Alayne se volvió y lo vio en el arco de la entrada, al lado del maestre Colemon.
–Deberíais obedecer al Lord Protector, mi señor -dijo el maestre-. Vuestros señores banderizos están subiendo para rendiros homenaje, y tenéis que estar fuerte.
Robert se frotó el ojo izquierdo con un nudillo.
–Echadlos. No quiero verlos. Si vienen, los haré volar.
–Me tientas, mi señor, pero mucho me temo que les he prometido salvoconducto -dijo Petyr-. En cualquier caso, es demasiado tarde para que den la vuelta. Ya deben de estar a la altura de Piedra.
–¿Por qué no nos dejan en paz? – sollozó Alayne-. No les hemos hecho ningún daño. ¿Qué quieren de nosotros?
–A Lord Robert, nada más. Y con él, el Valle, claro. – Petyr sonrió-. Serán ocho. Lord Nestor los guía, y Lyn Corbray los acompaña. Ser Lyn no es de los que se quedan atrás cuando hay perspectiva de sangre.
No eran precisamente palabras que pudieran calmar sus temores. Lyn Corbray había matado casi a tantos hombres en duelos como en la batalla. Sabía que había ganado las espuelas durante la Rebelión de Robert, luchando contra Lord Jon Arryn en las puertas de Puerto Gaviota, y más tarde bajo su estandarte en el Tridente, donde mató al príncipe Lewyn de Dorne, un caballero blanco de la Guardia Real. Petyr decía que el príncipe Lewyn ya estaba gravemente herido cuando el devenir de la batalla lo llevó a la danza final con Dama Desesperada.
–Pero no es un tema que interese tocar delante de Corbray -añadía-. Quienes se atreven, pronto tienen ocasión de preguntárselo al propio Martell en las salas del infierno.
Si debía creer la mitad de lo que había oído comentar a los guardias de Lord Robert, Lyn Corbray era más peligroso que los otros seis Señores Recusadores juntos.
–¿Por qué viene? – preguntó-. Yo creía que los Corbray estaban con vos.
–Lord Lyonel Corbray tiene buena disposición hacia mí -dijo Petyr-, pero su hermano sigue otro camino. En el Tridente, cuando su padre cayó herido, fue Lyn el que cogió Dama Desesperada y mató al hombre que lo había derribado. Mientras Lyonel llevaba al viejo a retaguardia, con los maestres, Lyn encabezó el ataque contra los dornienses que amenazaban el flanco izquierdo de Robert, hizo pedazos sus líneas y mató a Lewyn Martell. Así que cuando murió Lord Corbray, entregó Dama a su hijo menor. Lyonel se quedó con las tierras, el título, el castillo y todo su dinero, pero aun así tiene la impresión de que le robaron lo que le corresponde por derecho, mientras que Ser Lyn… Bueno, digamos que le profesa a Lyonel tanto cariño como a mí. Él también aspiraba a la mano de Lysa.

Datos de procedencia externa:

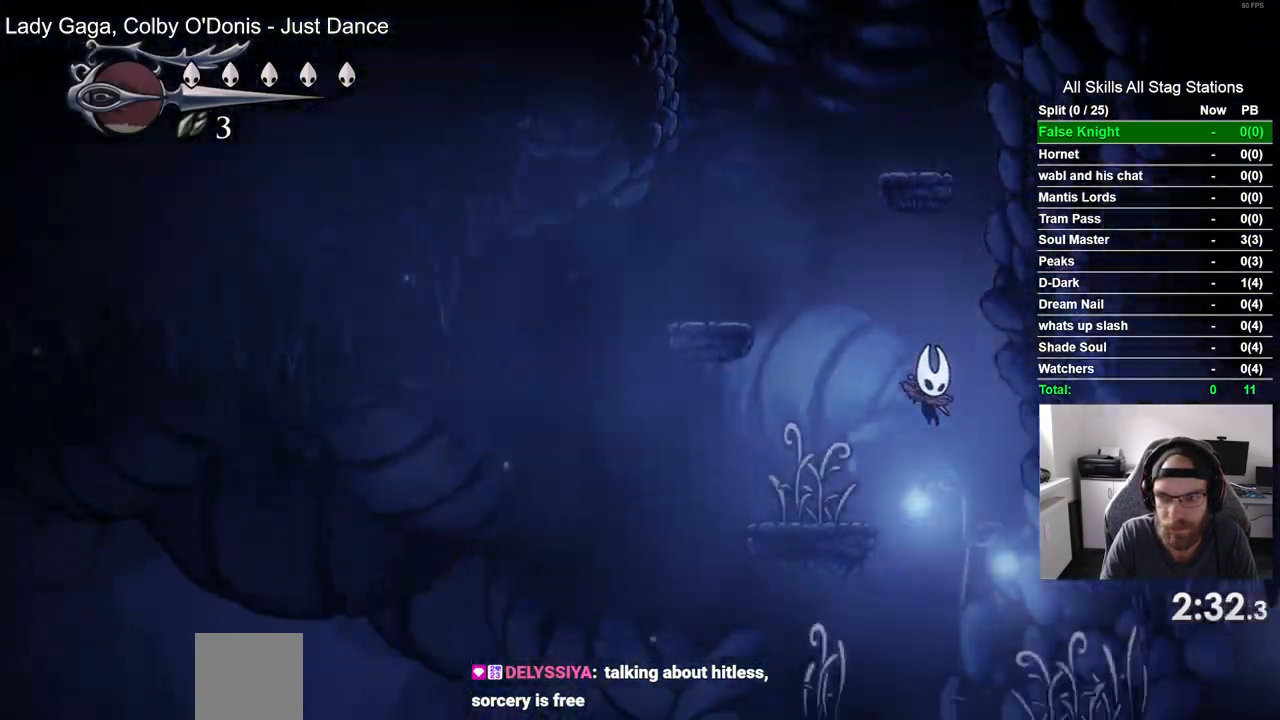
{"buttons": ["DPAD_RIGHT"], "left_stick": "center", "right_stick": "center", "events": [[233, "SQUARE", "down"], [433, "SQUARE", "up"]]}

–No me gusta Ser Lyn -insistió Robert-. No lo quiero aquí. Que vuelva abajo. No le dije que subiera. Que no entre. Mi madre decía que el Nido de Águilas es inexpugnable.
–Tu madre está muerta, mi señor. Hasta tu decimosexto día del nombre, el Nido de Águilas lo gobernaré yo. – Petyr se volvió hacia la criada encorvada que aguardaba cerca de las escaleras que conducían a la cocina-. Mela, trae otra cuchara para su señoría. Quiere comerse las gachas.
–¡No quiero! ¡Que vuelen mis gachas!
En aquella ocasión, Robert lanzó el cuenco de gachas con miel. Petyr Baelish se echó a un lado con agilidad, pero el maestre Colemon no fue tan rápido. El cuenco de madera lo acertó de pleno en el pecho, y el contenido le saltó a la cara y a los hombros. Chilló de manera muy poco propia de un maestre mientras Alayne se volvía para intentar calmar al señor, pero era demasiado tarde. Tenía un ataque. Una jarra de leche salió volando cuando la derribó con un espasmo. Trató de levantarse, pero la silla cayó hacia atrás, y con ella, el niño. Uno de sus pies acertó a Alayne en el vientre con tanta fuerza que le cortó la respiración.
–Oh, por los dioses -oyó decir a Petyr, asqueado.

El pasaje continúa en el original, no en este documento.